PAGE TEXT –
By MICHAEL DAVIDOW, Radio Free New Hampshire
Judy Garland’s blue and white checkered dress from The Wizard of Oz is coming up for auction again. There were apparently a handful of these dresses, so this seems to happen periodically. The last time, it went for more than a million dollars.
Originally, of course, that dress was nothing more than a cheerful and wholesome and pretty bit of cloth; the American equivalent of Alice’s pinafore, that John Tenniel drew for Lewis Carroll. What we value about it is no longer what made it special, though. We don’t value the sweetness it was meant to evoke anymore, we don’t value the people who used to wear such things anymore, we don’t even buy or sell such items anymore. We value that dress now because it comes in quotes; it’s a collectible, it’s a relic. And our culture is so fractured that we can’t even agree on what it represents. For some of us it’s a joke, while for others it’s practically sacred.
Now I suppose that whoever buys it will leave it in its box, or perhaps display it in a museum. Anything else would be unseemly, like wearing Nixon’s wingtips or Abraham Lincoln’s hat. If it were Dorothy’s ruby slippers, though, I bet the buyer would be tempted. Maybe those things still have some magic in them. Maybe those things can still send us home again.
Home for the United States wouldn’t be the thirties, or the fifties, or the seventies, or any one date in the past at all. Home for the United States has always been a dream; it has always been the future. We were founded quite literally as a work in progress. The means was our government, the end was a more perfect union.

DATA EXTRACT –

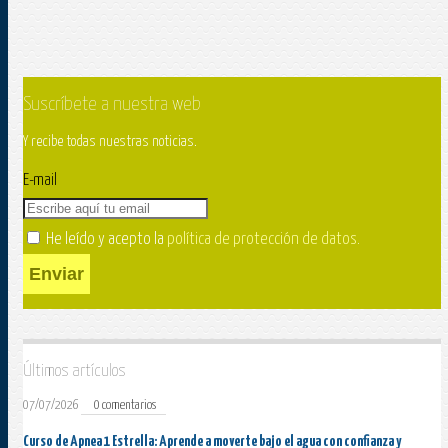
Suscríbete a nuestra web
Y recibe todas nuestras noticias.
E-mail
He leído y acepto la
política de protección de datos
.
Enviar
Últimos artículos
07/07/2026
0 comentarios
Curso de Apnea 1 Estrella: Aprende a moverte bajo el agua con confianza y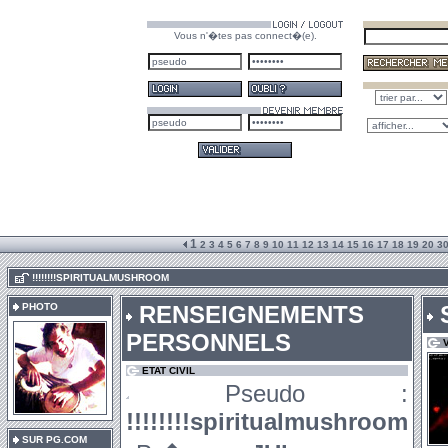
Vous n'�tes pas connect�(e).
1
2
3
4
5
6
7
8
9
10
11
12
13
14
15
16
17
18
19
20
3
.
!!!!!!!!SPIRITUALMUSHROOM
PHOTO
RENSEIGNEMENTS
PERSONNELS
ETAT CIVIL
Pseudo :
!!!!!!!!spiritualmushroom
SUR PG.COM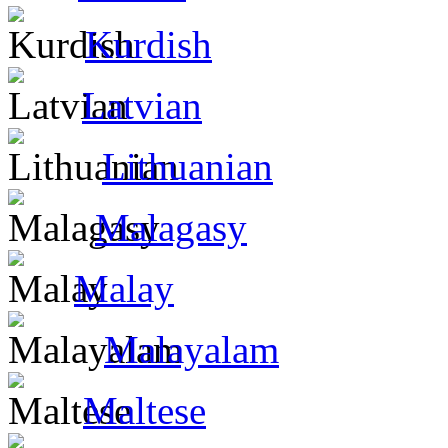
Kurdish
Latvian
Lithuanian
Malagasy
Malay
Malayalam
Maltese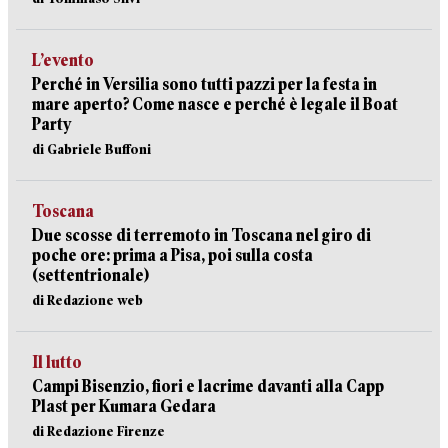
L’evento
Perché in Versilia sono tutti pazzi per la festa in
mare aperto? Come nasce e perché è legale il Boat
Party
di Gabriele Buffoni
Toscana
Due scosse di terremoto in Toscana nel giro di
poche ore: prima a Pisa, poi sulla costa
(settentrionale)
di Redazione web
Il lutto
Campi Bisenzio, fiori e lacrime davanti alla Capp
Plast per Kumara Gedara
di Redazione Firenze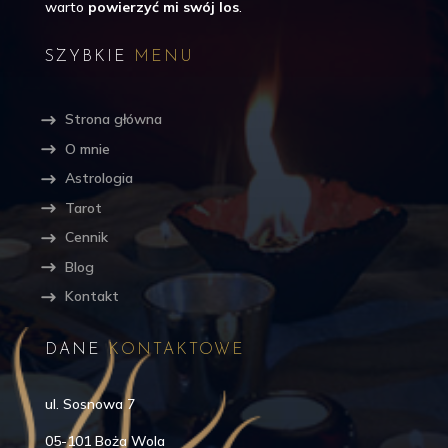
warto
powierzyć mi swój los
.
SZYBKIE
MENU
Strona główna
O mnie
Astrologia
Tarot
Cennik
Blog
Kontakt
DANE
KONTAKTOWE
ul. Sosnowa 7
05-101 Boża Wola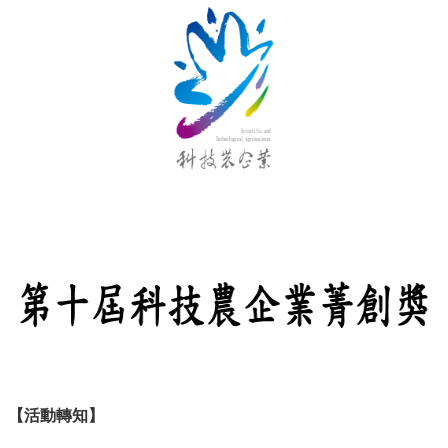
產
學
合
作
總
中
心
網
站
導
覽
English
最
新
消
息
關
於
【活動轉知】
我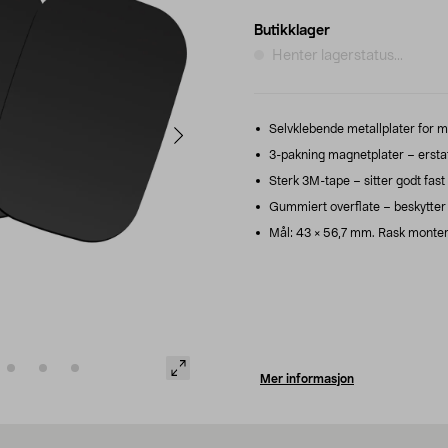
Butikklager
Henter lagerstatus...
Selvklebende metallplater for m
3-pakning magnetplater – erstat
Sterk 3M-tape – sitter godt fast
Gummiert overflate – beskytter
Mål: 43 × 56,7 mm. Rask monteri
Mer informasjon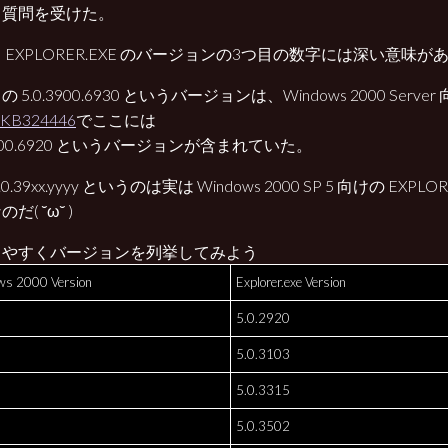
う質問を受けた。
 EXPLORER.EXE のバージョンの3つ目の数字には深い意味が
 5.0.3900.6930 というバージョンは、Windows 2000 Server 
KB324446
でここには
.3900.6920 というバージョンが含まれていた。
.0.39xx.yyyy というのは実は Windows 2000 SP 5 向けの EXPL
だ( ˘ω˘ )
りやすくバージョンを列挙してみよう
s 2000 Version
Explorer.exe Version
5.0.2920
5.0.3103
5.0.3315
5.0.3502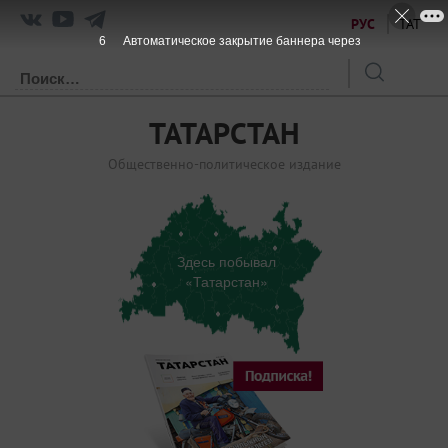
РУС
ТАТ
6
Автоматическое закрытие баннера через
ТАТАРСТАН
Общественно-политическое издание
Здесь побывал
«Татарстан»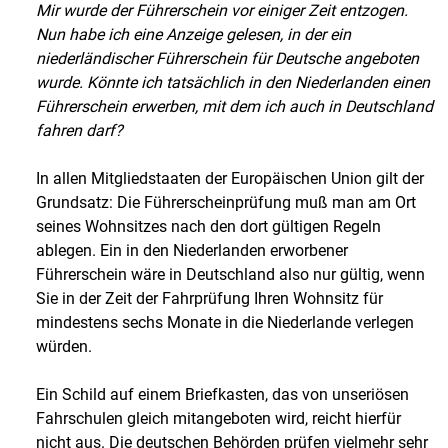
Mir wurde der Führerschein vor einiger Zeit entzogen.
Nun habe ich eine Anzeige gelesen, in der ein
niederländischer Führerschein für Deutsche angeboten
wurde. Könnte ich tatsächlich in den Niederlanden einen
Führerschein erwerben, mit dem ich auch in Deutschland
fahren darf?
In allen Mitgliedstaaten der Europäischen Union gilt der
Grundsatz: Die Führerscheinprüfung muß man am Ort
seines Wohnsitzes nach den dort gültigen Regeln
ablegen. Ein in den Niederlanden erworbener
Führerschein wäre in Deutschland also nur gültig, wenn
Sie in der Zeit der Fahrprüfung Ihren Wohnsitz für
mindestens sechs Monate in die Niederlande verlegen
würden.
Ein Schild auf einem Briefkasten, das von unseriösen
Fahrschulen gleich mitangeboten wird, reicht hierfür
nicht aus. Die deutschen Behörden prüfen vielmehr sehr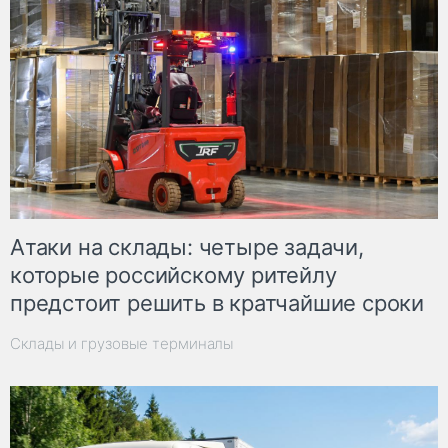
Атаки на склады: четыре задачи,
которые российскому ритейлу
предстоит решить в кратчайшие сроки
Склады и грузовые терминалы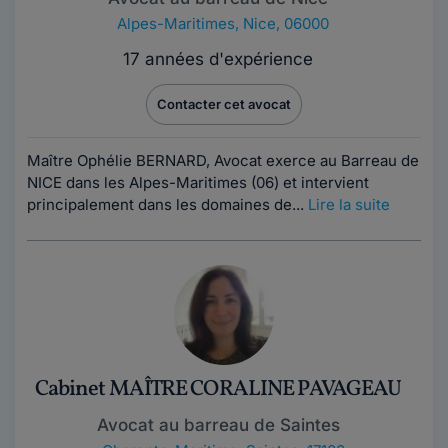
Alpes-Maritimes
,
Nice, 06000
17 années d'expérience
Contacter cet avocat
Maître Ophélie BERNARD, Avocat exerce au Barreau de
NICE dans les Alpes-Maritimes (06) et intervient
principalement dans les domaines de...
Lire la suite
Cabinet MAÎTRE CORALINE PAVAGEAU
Avocat au barreau de Saintes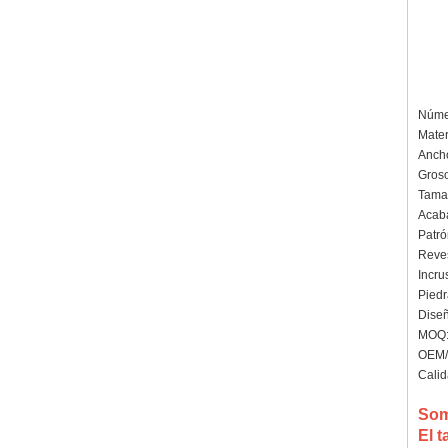
Númer
Mater
Anch
Groso
Tamañ
Acaba
Patró
Reves
Incru
Piedr
Diseñ
MOQ: 
OEM/
Calid
Som
El t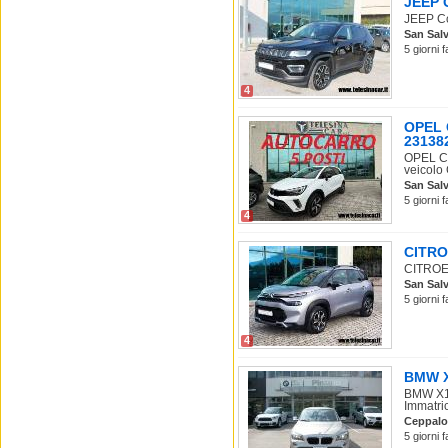
JEEP C
JEEP Com
San Salv
5 giorni 
4
OPEL 
23138
OPEL Cr
veicolo 
San Salv
5 giorni 
4
CITROE
CITROEN
San Salv
5 giorni 
4
BMW X1
BMW X1 
Immatric
Ceppalo
5 giorni 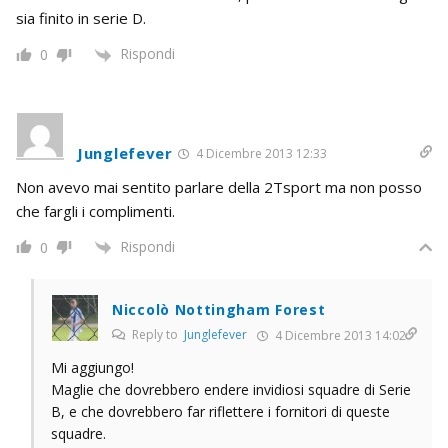
sia finito in serie D.
Rispondi
0
Junglefever
4 Dicembre 2013 12:33
Non avevo mai sentito parlare della 2Tsport ma non posso
che fargli i complimenti.
Rispondi
0
Niccolò Nottingham Forest
Reply to
Junglefever
4 Dicembre 2013 14:02
Mi aggiungo!
Maglie che dovrebbero endere invidiosi squadre di Serie
B, e che dovrebbero far riflettere i fornitori di queste
squadre.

WORK TO COMPLETE –
- 1) Rewrite the essay on the Wizard of Oz dress from "By MICHAEL DAVIDOW, Radio" to "a million dollars.", replacing "checkered" with "gingham".
- 2) Continue the essay on the Wizard of Oz dress from its last sentence.

ANSWERS –
- 1)
By MICHAEL DAVIDOW, Radio Free New Hampshire
Judy Garland’s blue and white gingham dress from The Wizard of Oz is coming up for auction again. There were apparently a handful of these dresses, so this seems to happen periodically. The last time, it went for more than a million dollars.

- 2)
Compare that to most every other country in the world, and you’ll see how unique it is. Most countries already are. They have a history, they have a culture, they have gone through any number of governmental frameworks. France is on its Fifth Republic. Republics come and go, but France remains. Whereas if and when our system of government falls, it takes our country right with it.
You’d think that would make us hold onto it more tightly. Not these days, though. We are presently busy questioning whether representational democracy is anything more than a game we play, a game in which the strong prevail, the weak suffer, and violence is allowed the final say.
And I doubt if politics alone can pull us from this trap, either, because when we think of our more perfect union, what draws us together has never been our politics, but rather our broader culture. Historically speaking, calamities have pulled us together too: Pearl Harbor served as quite the invitation to care about your neighbor again.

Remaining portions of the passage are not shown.